Extracted data lines
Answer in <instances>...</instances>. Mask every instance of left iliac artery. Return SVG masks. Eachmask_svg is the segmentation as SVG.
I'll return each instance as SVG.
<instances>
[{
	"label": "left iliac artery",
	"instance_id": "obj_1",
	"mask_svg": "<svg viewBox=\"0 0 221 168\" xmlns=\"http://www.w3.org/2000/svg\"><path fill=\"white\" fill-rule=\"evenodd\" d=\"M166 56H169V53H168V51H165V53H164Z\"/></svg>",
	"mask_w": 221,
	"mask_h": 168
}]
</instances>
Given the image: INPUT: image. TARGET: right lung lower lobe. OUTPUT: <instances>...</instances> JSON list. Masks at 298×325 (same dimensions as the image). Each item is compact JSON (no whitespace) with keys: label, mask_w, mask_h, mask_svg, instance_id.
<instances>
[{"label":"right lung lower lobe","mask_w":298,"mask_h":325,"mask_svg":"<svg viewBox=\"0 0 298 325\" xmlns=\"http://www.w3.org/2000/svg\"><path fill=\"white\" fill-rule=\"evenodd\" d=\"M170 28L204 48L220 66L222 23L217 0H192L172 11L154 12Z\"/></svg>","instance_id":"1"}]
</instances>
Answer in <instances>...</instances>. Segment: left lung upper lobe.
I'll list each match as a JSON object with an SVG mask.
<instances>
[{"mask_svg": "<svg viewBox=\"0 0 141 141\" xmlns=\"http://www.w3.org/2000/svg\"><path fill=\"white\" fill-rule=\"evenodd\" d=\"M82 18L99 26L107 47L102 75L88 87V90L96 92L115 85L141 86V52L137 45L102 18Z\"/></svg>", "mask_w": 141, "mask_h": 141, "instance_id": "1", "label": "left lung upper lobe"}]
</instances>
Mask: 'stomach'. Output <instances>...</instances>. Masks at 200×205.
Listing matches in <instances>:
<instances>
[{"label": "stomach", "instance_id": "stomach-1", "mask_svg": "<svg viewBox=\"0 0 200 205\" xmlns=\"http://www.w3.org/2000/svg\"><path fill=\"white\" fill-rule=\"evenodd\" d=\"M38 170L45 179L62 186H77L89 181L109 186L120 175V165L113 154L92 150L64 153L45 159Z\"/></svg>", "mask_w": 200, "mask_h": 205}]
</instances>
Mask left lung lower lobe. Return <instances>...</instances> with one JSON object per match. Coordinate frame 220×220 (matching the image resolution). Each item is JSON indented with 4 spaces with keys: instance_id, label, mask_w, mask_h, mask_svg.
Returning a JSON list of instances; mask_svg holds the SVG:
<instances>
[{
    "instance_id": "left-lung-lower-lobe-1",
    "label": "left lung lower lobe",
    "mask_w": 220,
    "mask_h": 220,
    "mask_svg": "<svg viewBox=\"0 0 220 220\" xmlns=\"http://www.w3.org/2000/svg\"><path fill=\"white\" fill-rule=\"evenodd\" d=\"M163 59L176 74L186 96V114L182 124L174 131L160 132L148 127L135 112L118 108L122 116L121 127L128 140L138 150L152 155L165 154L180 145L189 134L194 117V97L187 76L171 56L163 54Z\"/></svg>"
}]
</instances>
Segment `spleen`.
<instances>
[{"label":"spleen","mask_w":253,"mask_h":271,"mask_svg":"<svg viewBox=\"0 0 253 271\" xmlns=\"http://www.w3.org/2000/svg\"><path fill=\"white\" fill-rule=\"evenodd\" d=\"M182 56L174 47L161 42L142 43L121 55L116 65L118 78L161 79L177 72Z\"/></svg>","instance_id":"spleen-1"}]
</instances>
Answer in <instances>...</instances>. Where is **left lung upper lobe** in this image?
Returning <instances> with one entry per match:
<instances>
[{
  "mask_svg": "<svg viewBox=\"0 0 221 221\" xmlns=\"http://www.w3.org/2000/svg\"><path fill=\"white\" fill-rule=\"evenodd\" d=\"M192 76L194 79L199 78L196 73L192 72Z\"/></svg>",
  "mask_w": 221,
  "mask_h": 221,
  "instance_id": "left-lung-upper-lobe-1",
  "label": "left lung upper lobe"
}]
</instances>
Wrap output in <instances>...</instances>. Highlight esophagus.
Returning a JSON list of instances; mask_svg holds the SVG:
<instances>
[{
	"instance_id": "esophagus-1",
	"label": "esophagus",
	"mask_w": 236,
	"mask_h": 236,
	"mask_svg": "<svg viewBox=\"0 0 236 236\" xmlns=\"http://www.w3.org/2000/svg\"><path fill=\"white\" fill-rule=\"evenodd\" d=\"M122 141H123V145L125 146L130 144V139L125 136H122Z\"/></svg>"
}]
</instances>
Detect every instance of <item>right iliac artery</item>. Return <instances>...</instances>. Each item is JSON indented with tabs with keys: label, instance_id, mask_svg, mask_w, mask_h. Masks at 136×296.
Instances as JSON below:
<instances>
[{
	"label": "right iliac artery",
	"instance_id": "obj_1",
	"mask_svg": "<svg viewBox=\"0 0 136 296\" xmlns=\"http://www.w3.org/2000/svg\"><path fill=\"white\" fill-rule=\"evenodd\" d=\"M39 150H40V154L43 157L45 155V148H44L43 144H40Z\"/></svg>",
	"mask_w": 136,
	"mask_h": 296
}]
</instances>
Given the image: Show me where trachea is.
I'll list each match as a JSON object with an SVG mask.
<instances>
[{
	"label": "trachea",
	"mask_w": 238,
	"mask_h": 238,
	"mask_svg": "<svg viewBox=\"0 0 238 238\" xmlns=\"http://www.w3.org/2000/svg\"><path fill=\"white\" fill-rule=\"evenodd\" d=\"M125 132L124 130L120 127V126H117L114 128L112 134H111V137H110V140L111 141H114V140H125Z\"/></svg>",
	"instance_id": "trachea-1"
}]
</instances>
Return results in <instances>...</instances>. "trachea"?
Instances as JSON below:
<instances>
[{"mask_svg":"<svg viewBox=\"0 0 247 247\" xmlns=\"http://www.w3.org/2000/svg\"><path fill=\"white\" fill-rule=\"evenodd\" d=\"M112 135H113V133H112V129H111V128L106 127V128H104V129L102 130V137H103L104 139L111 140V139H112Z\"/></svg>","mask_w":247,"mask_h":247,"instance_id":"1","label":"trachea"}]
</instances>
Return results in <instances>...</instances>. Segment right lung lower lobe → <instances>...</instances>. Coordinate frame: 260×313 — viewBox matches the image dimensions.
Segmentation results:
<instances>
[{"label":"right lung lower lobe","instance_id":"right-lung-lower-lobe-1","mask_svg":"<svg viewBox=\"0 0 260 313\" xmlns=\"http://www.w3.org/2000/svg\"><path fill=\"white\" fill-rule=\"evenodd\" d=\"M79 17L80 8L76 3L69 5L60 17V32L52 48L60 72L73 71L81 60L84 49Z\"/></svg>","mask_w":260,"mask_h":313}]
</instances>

## SHORT EXERCISE
Recast the lines from the one containing "Return results in <instances>...</instances>. Segment" through the end of the records as a JSON list of strings, one string per line, leaving out blank lines.

## ANSWER TO THIS EXERCISE
[
  "Return results in <instances>...</instances>. Segment right lung lower lobe → <instances>...</instances>. Coordinate frame: 260×313 — viewBox matches the image dimensions.",
  "Segmentation results:",
  "<instances>",
  "[{\"label\":\"right lung lower lobe\",\"instance_id\":\"right-lung-lower-lobe-1\",\"mask_svg\":\"<svg viewBox=\\\"0 0 260 313\\\" xmlns=\\\"http://www.w3.org/2000/svg\\\"><path fill=\\\"white\\\" fill-rule=\\\"evenodd\\\" d=\\\"M79 17L80 8L76 3L69 5L60 17V32L52 48L60 72L73 71L81 60L84 49Z\\\"/></svg>\",\"mask_w\":260,\"mask_h\":313}]",
  "</instances>"
]